#### DATA RECORDS ####
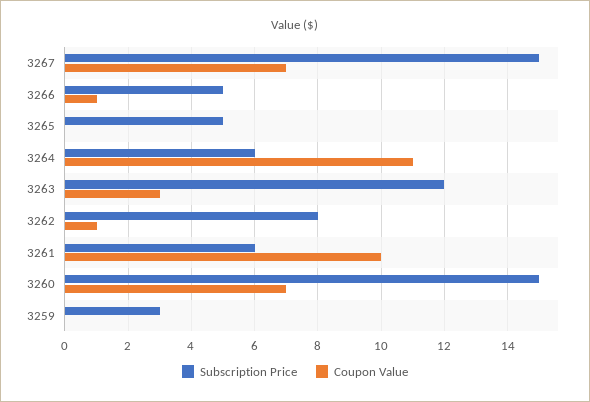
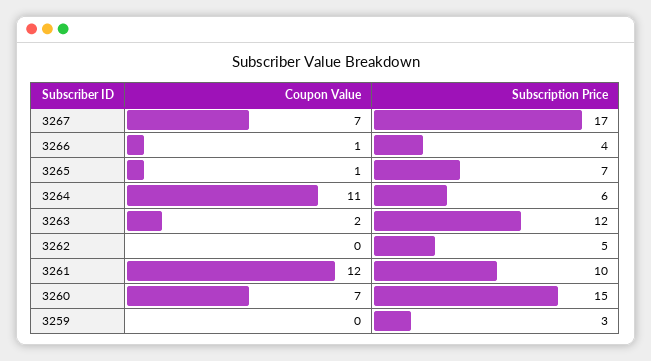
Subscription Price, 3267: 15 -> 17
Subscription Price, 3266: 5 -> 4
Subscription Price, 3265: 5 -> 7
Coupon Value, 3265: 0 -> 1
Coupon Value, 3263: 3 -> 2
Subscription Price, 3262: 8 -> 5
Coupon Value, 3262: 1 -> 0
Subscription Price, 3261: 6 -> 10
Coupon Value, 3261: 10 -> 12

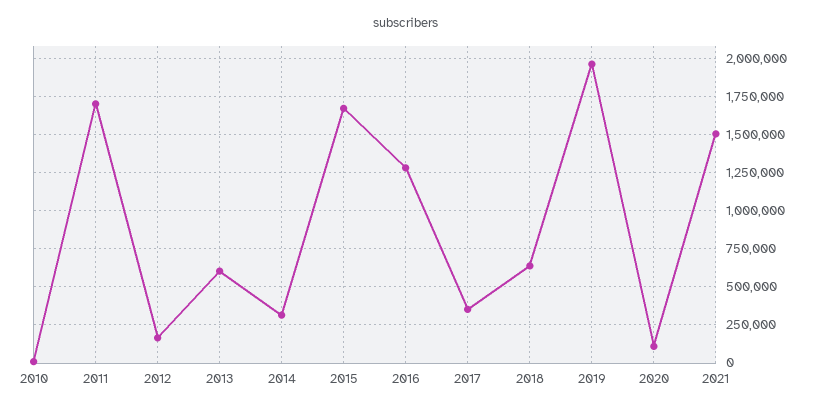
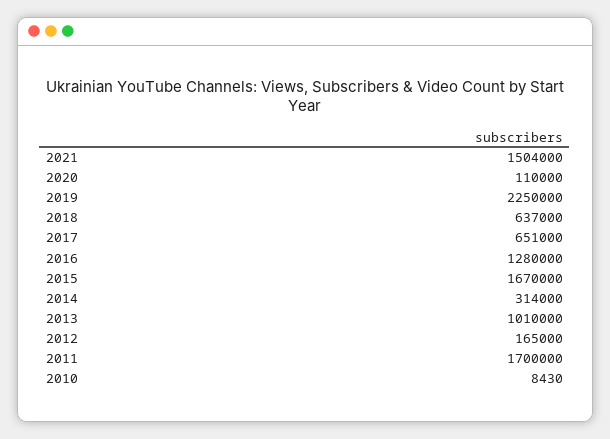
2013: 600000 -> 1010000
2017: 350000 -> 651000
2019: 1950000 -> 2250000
####
### TASK INSTRUCTIONS
Write out the whole of the data exactly; the pictures stay out.

### RESULT OF THE TASK
Subscription Price, 3267: 15 -> 17
Subscription Price, 3266: 5 -> 4
Subscription Price, 3265: 5 -> 7
Coupon Value, 3265: 0 -> 1
Coupon Value, 3263: 3 -> 2
Subscription Price, 3262: 8 -> 5
Coupon Value, 3262: 1 -> 0
Subscription Price, 3261: 6 -> 10
Coupon Value, 3261: 10 -> 12

2013: 600000 -> 1010000
2017: 350000 -> 651000
2019: 1950000 -> 2250000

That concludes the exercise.